Question

Find the mean age of 100 residents of a town from the following data.
$\begin{array}{ccccccccc}Ageequalandabove\left(inyears\right)& 0& 10& 20& 30& 40& 50& 60& 70\\ Numberofpersons& 100& 90& 75& 50& 25& 15& 5& 0\end{array}$

Answer 1

Here, we observe that all 100 residents of a town have age equal and above 0. Since 90 residents of a town have age equal and above 10.
So, $100-90=10$ residents lie in the interval $0-10$ and so on. Continue in this manner, we get frequency of all class intervals.
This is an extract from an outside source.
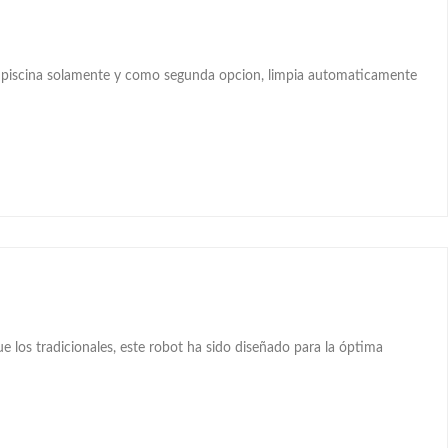
a piscina solamente y como segunda opcion, limpia automaticamente
los tradicionales, este robot ha sido diseñado para la óptima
Now, we construct the frequency distribution table.
$\begin{array}{ccccc}\text{Class interval}& \text{Number of persons}\left(f_i\right)& \text{Class marks}\left(x_i\right)& u_i=\frac{x_i-a}{h}& f_i{u}_i\\ 0-10& 100-90=10& 5& -3& -30\\ 10-10& 90-75=15& 15& -2& -30\\ 20-30& 75-50=25& 25& -1& -25\\ 30-40& 50-25=25& 35=a& 0& 0\\ 40-50& 25-15=10& 45& 1& 10\\ 50-60& 15-5=10& 55& 2& 20\\ 60-70& 5-0=5& 65& 3& 15\\ & N=\sum f_i=100& & & \sum f_i{u}_i=-40\end{array}$

Class mark of any class interval $=\frac{\text{Upper limit + Lower limit}}{2}$

Here, (assumed mean) $a=35$

and (class width) $h=10$

By step deviation method, we have

Mean $\left(\overline{x}\right)=a+\frac{\sum f_i{u}_i}{\sum f_i}\times h=35+\frac{(-40)}{100}\times 10=35-4=31$

Hence, the required mean age is $31$ years.